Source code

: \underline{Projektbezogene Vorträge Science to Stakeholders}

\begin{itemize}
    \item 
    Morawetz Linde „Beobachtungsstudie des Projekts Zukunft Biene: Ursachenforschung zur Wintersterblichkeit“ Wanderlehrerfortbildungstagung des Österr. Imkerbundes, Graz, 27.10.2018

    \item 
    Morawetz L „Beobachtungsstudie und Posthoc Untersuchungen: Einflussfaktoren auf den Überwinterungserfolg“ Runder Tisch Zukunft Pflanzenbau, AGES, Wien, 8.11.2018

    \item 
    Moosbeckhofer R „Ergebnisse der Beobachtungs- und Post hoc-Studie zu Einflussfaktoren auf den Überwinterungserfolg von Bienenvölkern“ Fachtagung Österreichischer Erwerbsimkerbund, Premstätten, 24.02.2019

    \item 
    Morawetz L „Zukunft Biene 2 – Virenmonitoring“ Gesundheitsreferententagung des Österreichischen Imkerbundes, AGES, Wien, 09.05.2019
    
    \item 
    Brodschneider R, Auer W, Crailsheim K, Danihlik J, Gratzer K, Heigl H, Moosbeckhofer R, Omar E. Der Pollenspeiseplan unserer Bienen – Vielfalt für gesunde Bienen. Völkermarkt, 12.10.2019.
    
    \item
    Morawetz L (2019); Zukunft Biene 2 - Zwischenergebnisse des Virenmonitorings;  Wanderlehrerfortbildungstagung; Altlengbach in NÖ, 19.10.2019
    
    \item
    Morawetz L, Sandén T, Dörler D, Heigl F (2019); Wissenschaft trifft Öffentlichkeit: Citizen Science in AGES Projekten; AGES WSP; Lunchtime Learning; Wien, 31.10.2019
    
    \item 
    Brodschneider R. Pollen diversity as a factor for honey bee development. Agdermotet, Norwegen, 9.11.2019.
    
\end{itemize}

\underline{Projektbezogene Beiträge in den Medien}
----------------------------------------
Please quote the data above in full, with no line missing.

- Finished exercise:
Source code

: \underline{Projektbezogene Vorträge Science to Stakeholders}

\begin{itemize}
    \item 
    Morawetz Linde „Beobachtungsstudie des Projekts Zukunft Biene: Ursachenforschung zur Wintersterblichkeit“ Wanderlehrerfortbildungstagung des Österr. Imkerbundes, Graz, 27.10.2018

    \item 
    Morawetz L „Beobachtungsstudie und Posthoc Untersuchungen: Einflussfaktoren auf den Überwinterungserfolg“ Runder Tisch Zukunft Pflanzenbau, AGES, Wien, 8.11.2018

    \item 
    Moosbeckhofer R „Ergebnisse der Beobachtungs- und Post hoc-Studie zu Einflussfaktoren auf den Überwinterungserfolg von Bienenvölkern“ Fachtagung Österreichischer Erwerbsimkerbund, Premstätten, 24.02.2019

    \item 
    Morawetz L „Zukunft Biene 2 – Virenmonitoring“ Gesundheitsreferententagung des Österreichischen Imkerbundes, AGES, Wien, 09.05.2019
    
    \item 
    Brodschneider R, Auer W, Crailsheim K, Danihlik J, Gratzer K, Heigl H, Moosbeckhofer R, Omar E. Der Pollenspeiseplan unserer Bienen – Vielfalt für gesunde Bienen. Völkermarkt, 12.10.2019.
    
    \item
    Morawetz L (2019); Zukunft Biene 2 - Zwischenergebnisse des Virenmonitorings;  Wanderlehrerfortbildungstagung; Altlengbach in NÖ, 19.10.2019
    
    \item
    Morawetz L, Sandén T, Dörler D, Heigl F (2019); Wissenschaft trifft Öffentlichkeit: Citizen Science in AGES Projekten; AGES WSP; Lunchtime Learning; Wien, 31.10.2019
    
    \item 
    Brodschneider R. Pollen diversity as a factor for honey bee development. Agdermotet, Norwegen, 9.11.2019.
    
\end{itemize}

\underline{Projektbezogene Beiträge in den Medien}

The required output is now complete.